Girls in an Uttarakhand district find their names on their houses. It is a claim worth nurturing
What’s in a name? Patriarchy teaches a woman, early on, to settle for a slender grip on the primary block of identity — her name. It changes with marriage, as several women take on their husband’s family name to mark the transition from one social unit to another. Some communities are known to go further and rename a new bride entirely. In India, it is tied with the persistent cultural belief, affirmed by rituals, myths, music and cinema, that girls are paraya dhan, destined to be wrenched away from their ties and rights in their maternal home, to cede the space they once owned in it.

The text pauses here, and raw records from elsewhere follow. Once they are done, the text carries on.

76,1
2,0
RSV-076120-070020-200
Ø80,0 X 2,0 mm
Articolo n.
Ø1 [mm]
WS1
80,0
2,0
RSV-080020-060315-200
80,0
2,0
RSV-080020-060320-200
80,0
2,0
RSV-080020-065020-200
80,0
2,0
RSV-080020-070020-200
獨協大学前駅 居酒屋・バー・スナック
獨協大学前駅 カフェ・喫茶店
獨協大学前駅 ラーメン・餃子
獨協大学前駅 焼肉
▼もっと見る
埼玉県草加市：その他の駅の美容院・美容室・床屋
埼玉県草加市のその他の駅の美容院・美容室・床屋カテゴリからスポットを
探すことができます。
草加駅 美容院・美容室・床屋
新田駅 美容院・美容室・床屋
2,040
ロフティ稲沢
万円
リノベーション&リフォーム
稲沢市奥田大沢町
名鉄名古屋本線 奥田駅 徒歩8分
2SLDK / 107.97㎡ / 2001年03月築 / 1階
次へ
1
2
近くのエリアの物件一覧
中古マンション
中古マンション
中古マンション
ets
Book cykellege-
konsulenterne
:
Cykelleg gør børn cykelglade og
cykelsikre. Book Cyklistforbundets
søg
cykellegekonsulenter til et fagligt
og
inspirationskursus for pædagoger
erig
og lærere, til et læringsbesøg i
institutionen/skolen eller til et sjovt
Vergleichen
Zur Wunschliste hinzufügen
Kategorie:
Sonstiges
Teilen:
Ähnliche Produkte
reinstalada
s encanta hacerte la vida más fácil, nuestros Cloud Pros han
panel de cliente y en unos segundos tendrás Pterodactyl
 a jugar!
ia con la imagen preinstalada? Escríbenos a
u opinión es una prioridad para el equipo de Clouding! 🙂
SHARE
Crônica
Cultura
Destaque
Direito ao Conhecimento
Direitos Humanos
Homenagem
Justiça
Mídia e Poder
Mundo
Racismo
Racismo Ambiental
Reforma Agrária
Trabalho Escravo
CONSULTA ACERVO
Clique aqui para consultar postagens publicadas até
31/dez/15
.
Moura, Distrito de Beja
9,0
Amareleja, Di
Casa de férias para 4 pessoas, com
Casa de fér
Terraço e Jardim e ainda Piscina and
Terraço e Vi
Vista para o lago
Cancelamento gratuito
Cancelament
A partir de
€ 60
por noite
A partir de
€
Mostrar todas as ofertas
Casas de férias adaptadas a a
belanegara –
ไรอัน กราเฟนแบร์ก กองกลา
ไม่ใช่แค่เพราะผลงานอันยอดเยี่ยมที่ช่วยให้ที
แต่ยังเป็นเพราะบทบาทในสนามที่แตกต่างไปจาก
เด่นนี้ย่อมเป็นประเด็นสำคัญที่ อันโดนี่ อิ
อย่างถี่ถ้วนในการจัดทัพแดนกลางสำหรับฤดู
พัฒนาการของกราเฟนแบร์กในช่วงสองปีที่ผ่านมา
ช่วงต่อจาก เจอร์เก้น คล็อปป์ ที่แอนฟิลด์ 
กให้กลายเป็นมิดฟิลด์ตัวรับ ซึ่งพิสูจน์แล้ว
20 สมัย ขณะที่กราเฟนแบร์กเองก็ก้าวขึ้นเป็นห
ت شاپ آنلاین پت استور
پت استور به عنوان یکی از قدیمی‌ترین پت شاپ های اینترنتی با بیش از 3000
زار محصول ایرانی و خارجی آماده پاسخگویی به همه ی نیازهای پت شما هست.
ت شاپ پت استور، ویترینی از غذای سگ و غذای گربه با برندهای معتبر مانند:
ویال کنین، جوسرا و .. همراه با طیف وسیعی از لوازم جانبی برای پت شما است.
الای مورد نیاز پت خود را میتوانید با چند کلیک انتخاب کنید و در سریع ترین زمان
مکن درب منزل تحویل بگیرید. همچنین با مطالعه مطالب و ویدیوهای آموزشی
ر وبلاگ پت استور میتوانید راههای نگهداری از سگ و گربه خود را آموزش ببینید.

And so, the push by the district administration of Uttarakhand’s Pauri Garhwal to encourage families to put up nameplates bearing their daughters’ name on their houses is a refreshing step. In doing so, the government hopes to create awareness about gender rights and women’s right to own property. Indeed, that Indian homes struggle to make space for women’s names is an indication of a harsh economic logic — that marriage is an institution meant for the aggrandisement of male property and family wealth, not women’s financial health. Progressive changes in law have not been enough to dent that logic. Even if women have the right to claim a share in their parents’ property, there is little social legitimacy for such an assertion. But, as studies have shown, the ownership of property makes a spectacular difference to women’s resilience, bringing down levels of domestic violence and poverty.
The administration of Pauri Garhwal, also struggling with a falling child sex ratio — a warning that female worth has been found wanting by a ruthless social calculus — hopes to prod families to see their future in girl children. A nameplate on the door might not lead to a newer home within, but it is surely an aspiration worth seeding for the future.